Osmanlı robotu Signs, Sultan Abdülhamid II tarafından bu sihirden etkilenen Japon İmparatoruna hediye edilmiş ve kendisi, bakanlar ve saray sakinleri bu bilim kurguyu saatlerce uçurmuşlardır. Japonya bu işaretleri gördüğünde robotun ne olduğunu bilmiyordu, ancak bu hediyenin bugün robotik alanında lider olan Japonya’ya ilham verdiğine şüphe yok.

Yıldız Sarayı’nda Alamet robotunun bir kopyası da vardı, ancak 1909’da Sultan Abdülhamid’e karşı yapılan askeri darbe sırasında yakıldı ve arızalandı. Arşivlerdeki bir Osmanlı kitabında da düşmanlara karşı cephede savaşan robotlardan oluşan bir Osmanlı ordusunu tasvir eden bir çizim keşfedildi, bunlar hayal değil, tıpkı bugün Mars’ta yaşama fikri gibi süper güçlerin hırslarının doğal bir sonucuydu.

Tercüme: Ahmet Ziya İbrahimoğlu

DÜŞÜNMEYE DEĞER Mİ BİLMEM?

FÖTR

Fötr mü?

Bu da nereden çıktı ?

Yazalım, efendim..

Yıl 1925 ve Şapka Kanunu çıkmıştı..

Herkes şapka giyecekti..

Memurlara zorunlu idi..

Şimdi yazacaklarıma ister gülün ister üzülün..

Şapka Kanunu çıktı ama ülkede fötr üretimi yok..

Fakat bazı yabancı uyanıklar kanunun çıkacağını nereden bildilerse(!)

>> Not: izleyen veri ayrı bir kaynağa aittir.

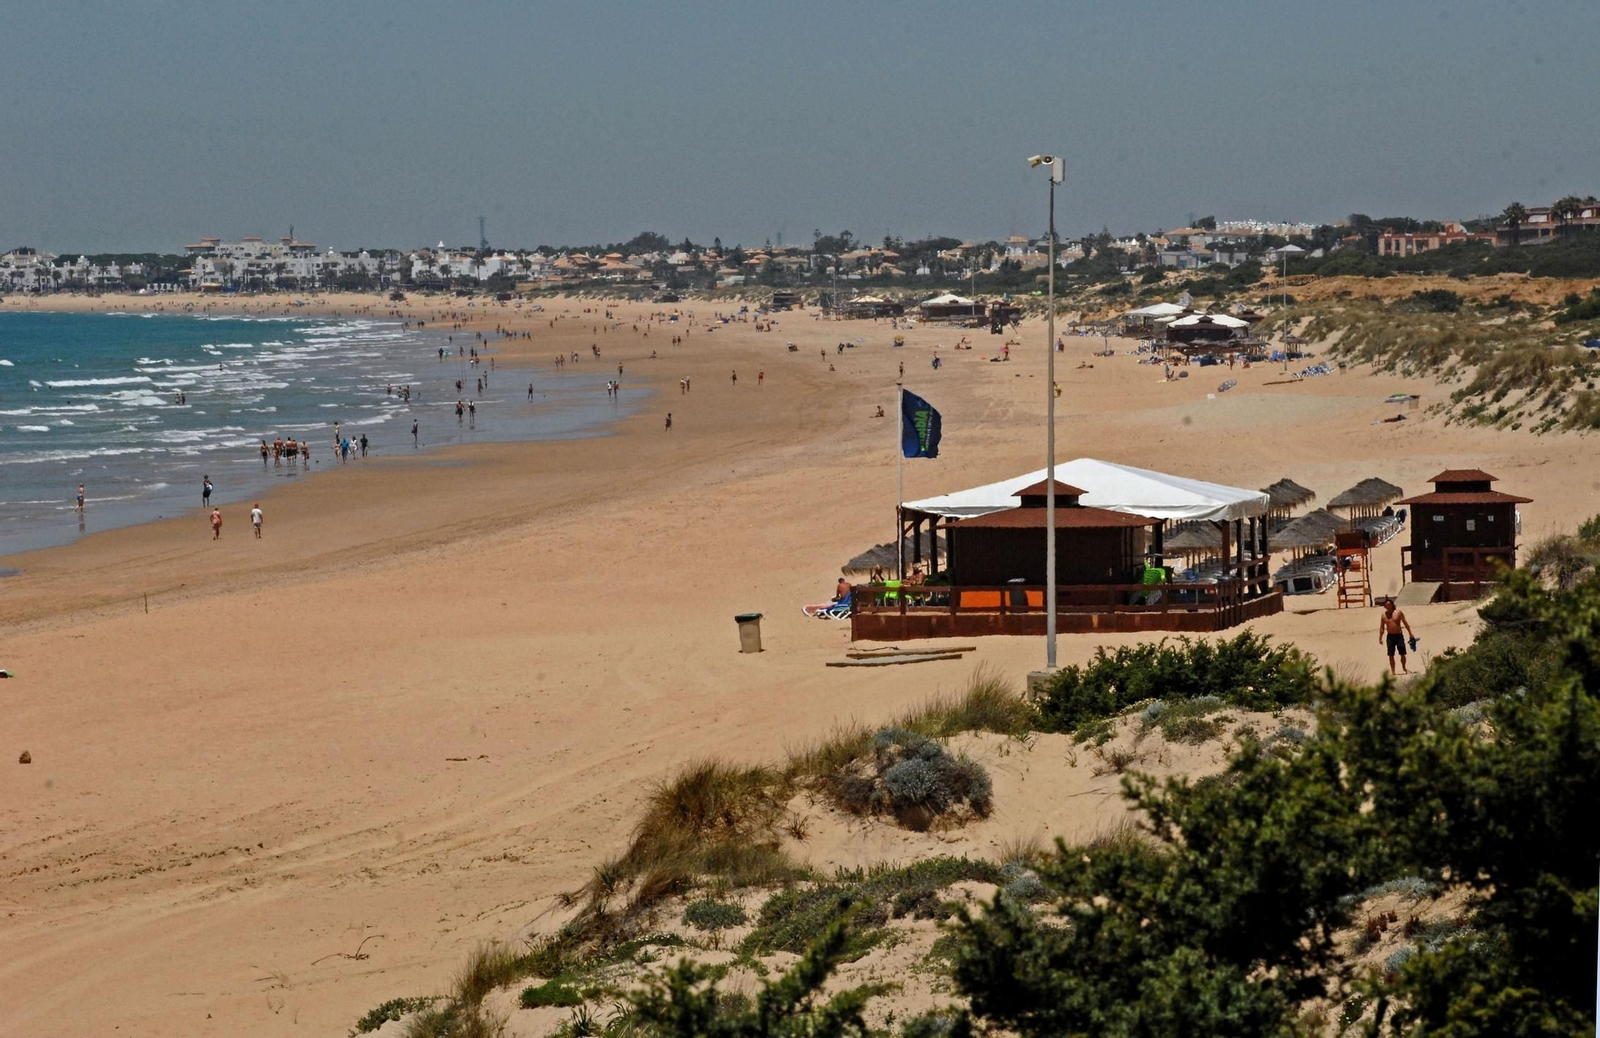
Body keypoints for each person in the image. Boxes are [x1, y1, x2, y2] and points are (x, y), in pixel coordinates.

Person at [1378, 598, 1416, 675]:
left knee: (1402, 653)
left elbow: (1405, 623)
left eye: (1389, 605)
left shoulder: (1398, 612)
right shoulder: (1383, 615)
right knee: (1391, 654)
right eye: (1386, 605)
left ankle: (1404, 667)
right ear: (1385, 606)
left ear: (1392, 605)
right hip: (1390, 637)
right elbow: (1382, 627)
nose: (1388, 606)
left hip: (1399, 636)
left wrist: (1410, 633)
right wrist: (1380, 638)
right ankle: (1393, 671)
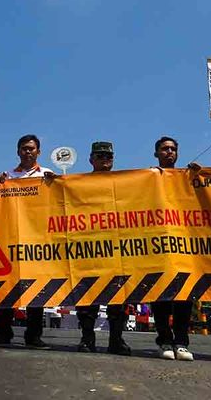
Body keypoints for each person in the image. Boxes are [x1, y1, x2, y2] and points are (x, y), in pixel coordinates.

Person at [0, 134, 55, 349]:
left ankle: (33, 335)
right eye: (24, 148)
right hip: (11, 237)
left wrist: (56, 184)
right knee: (5, 286)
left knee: (38, 288)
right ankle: (3, 332)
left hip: (38, 239)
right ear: (18, 151)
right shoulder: (8, 177)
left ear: (39, 152)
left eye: (32, 148)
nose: (28, 152)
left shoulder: (47, 175)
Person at [76, 141, 131, 356]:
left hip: (117, 247)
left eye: (108, 156)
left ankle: (116, 340)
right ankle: (87, 339)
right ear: (91, 159)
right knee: (88, 298)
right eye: (100, 156)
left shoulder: (123, 183)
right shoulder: (79, 184)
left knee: (118, 298)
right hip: (90, 246)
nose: (104, 159)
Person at [151, 136, 194, 361]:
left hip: (183, 246)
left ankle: (182, 342)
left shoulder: (185, 177)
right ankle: (164, 340)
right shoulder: (147, 178)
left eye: (173, 149)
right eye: (164, 149)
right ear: (156, 153)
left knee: (184, 296)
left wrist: (198, 175)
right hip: (156, 247)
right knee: (160, 297)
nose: (169, 152)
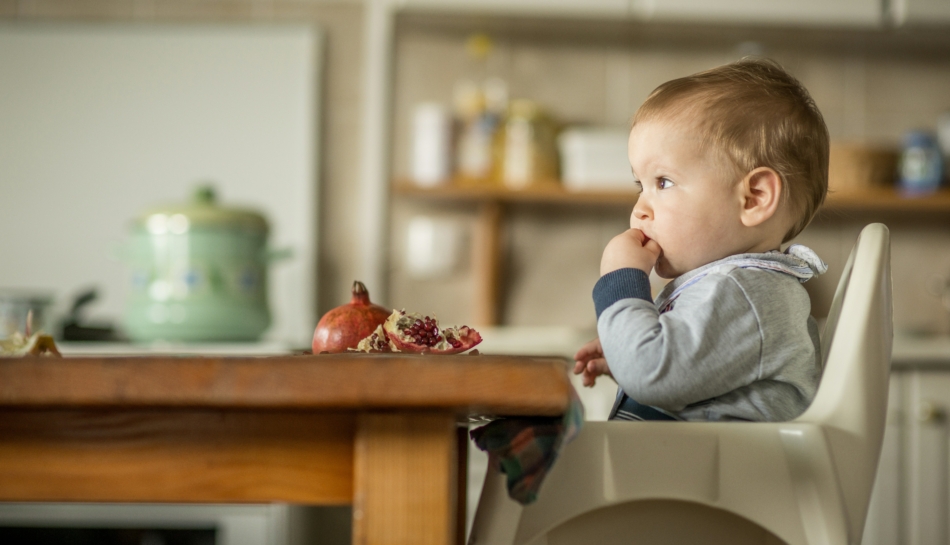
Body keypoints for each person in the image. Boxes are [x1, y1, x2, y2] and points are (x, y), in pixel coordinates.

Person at [573, 58, 830, 422]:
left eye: (663, 182)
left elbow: (652, 374)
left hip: (708, 479)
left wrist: (620, 281)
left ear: (754, 198)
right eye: (640, 185)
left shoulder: (744, 290)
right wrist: (627, 351)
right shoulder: (737, 288)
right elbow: (672, 378)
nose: (639, 210)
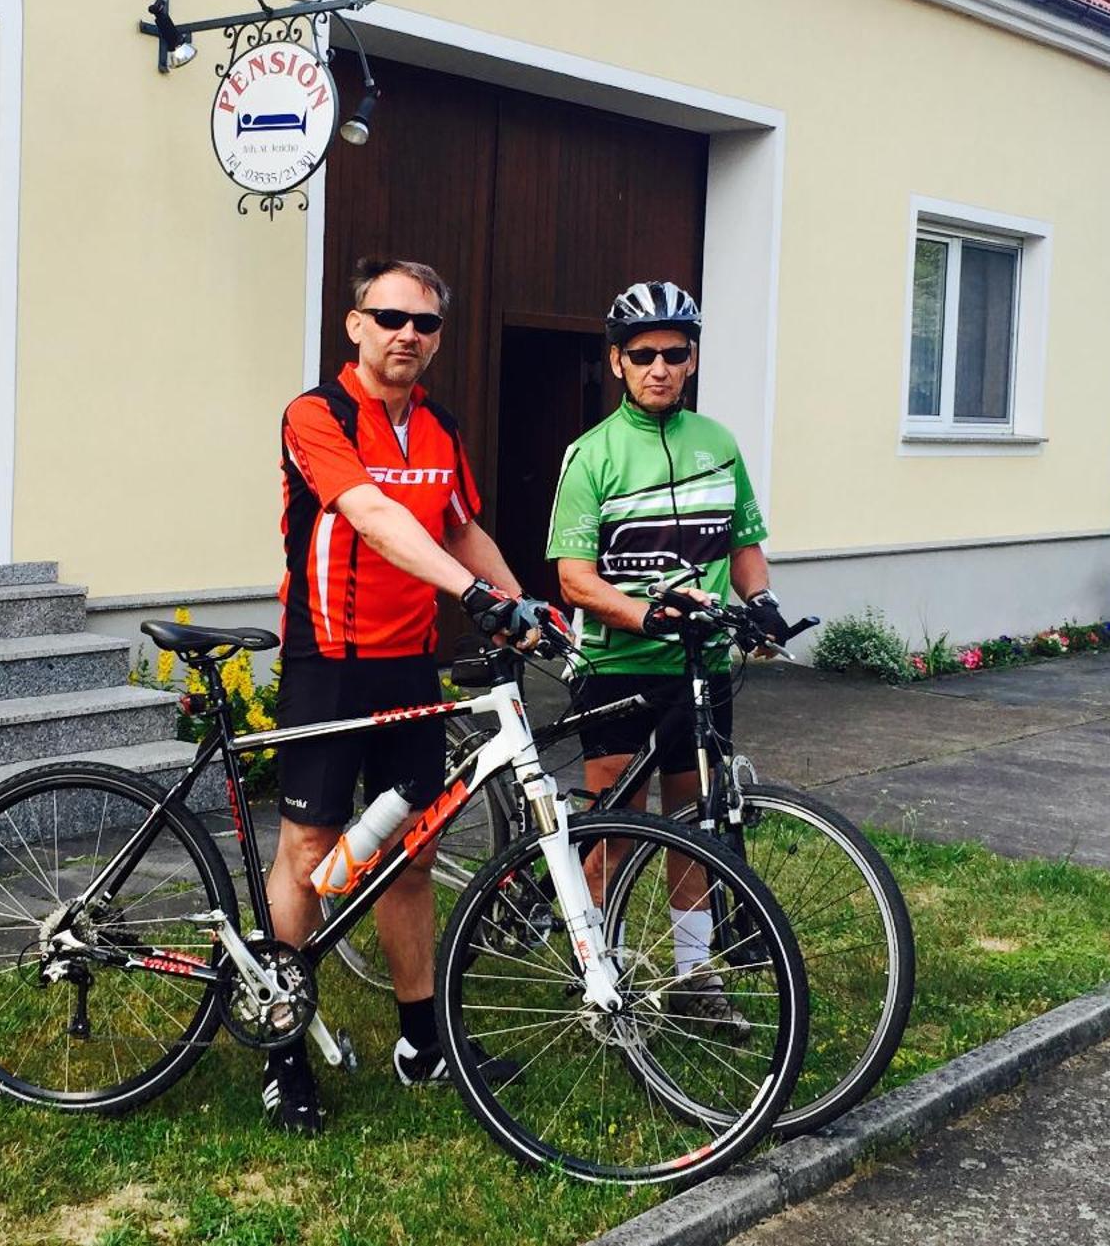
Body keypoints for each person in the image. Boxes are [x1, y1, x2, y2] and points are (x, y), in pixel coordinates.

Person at [265, 256, 551, 1134]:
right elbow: (371, 514)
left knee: (413, 855)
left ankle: (422, 1042)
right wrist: (474, 599)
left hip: (408, 666)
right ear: (354, 324)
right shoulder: (316, 414)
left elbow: (459, 525)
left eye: (424, 324)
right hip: (328, 661)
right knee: (312, 842)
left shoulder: (438, 426)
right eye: (390, 318)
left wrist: (521, 603)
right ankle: (283, 1053)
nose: (407, 336)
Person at [545, 280, 792, 1027]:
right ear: (617, 362)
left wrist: (759, 601)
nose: (660, 367)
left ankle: (696, 977)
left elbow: (744, 545)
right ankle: (600, 971)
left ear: (691, 360)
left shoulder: (718, 443)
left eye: (674, 353)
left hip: (701, 669)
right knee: (616, 829)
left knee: (694, 824)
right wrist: (646, 615)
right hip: (619, 670)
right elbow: (573, 578)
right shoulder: (592, 455)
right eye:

Bunlardan İtalyan BORSALİNO şirketi bir gemi dolusu şapka ile Karaköy limanında bekliyordu..

Kanun çıkar çıkmaz tüm şapkaları satıyorlardı..

İngilizler ise çıkan Şapka Kanunu dolayısıyla;

Şapka, fötr, kasket ve panama gibi ne buldularsa gemilerle Türkiye’ye gönderdiler..

Kapış kapış satışlar olunca yabancılar da köşeyi dönüyordu..

  ▪️ PEKİ ŞAPKALARIN FİYATI  NE KADARDI? 

Sıkı durun..

1 Ekmek 5 kuruş iken bir fötr 80 TL idi..

Vay be ammada para ha !

İsterseniz bir hesaplayalım..

O zamanki 80 TL 1600 ekmek yapmaktadır..

Bugün bir ekmek en az 10 TL ise 

Bir şapkanın bugünkü fiyatı TAM 16.000 TL yani bir aylık asgari ücret. Nasıl ama?

Çok enteresan değil mi ?

Bu fakir halkın paraları nerelere harcandı ?

Elbette bu fiyatlarla çoğu insan fötr alamıyor; tabii çağdaş da olamıyor; gericiliğe(!) mahkum kalıyordu. 

Karnı aç insanlara fötr giydirmek hemde kısa bir müddet önce şapkalı gavurlara karşı direnişe çağırdığın halka, gavurun şapkası için, gavura 80 TL ödettirerek; ne devrim ama değil mi? 

Ya işte bizim çağdaşlık, devrim  ve ilericilik anlayışımız bu olunca tartışılmaz hale gelmesi kaçınılmaz oluyor .. Buna karşı çıkan rahmetli Şeyh Said de İngiliz ajanı oluyor. Ne dersiniz İngiliz ajanlığı daha çok kime yakışıyor? 

Değiştirilmesi teklif dahi edilemeyen, uğrunda binlerce insanımızı idam ettiğimiz devrimlerimizden biri. Sahi şimdi şapka giyen var mı? Hadi biz gerici kaldık diyelim; hey CHP liler, hani sizin şapkanız? Nerede sizin devrimciliğiniz?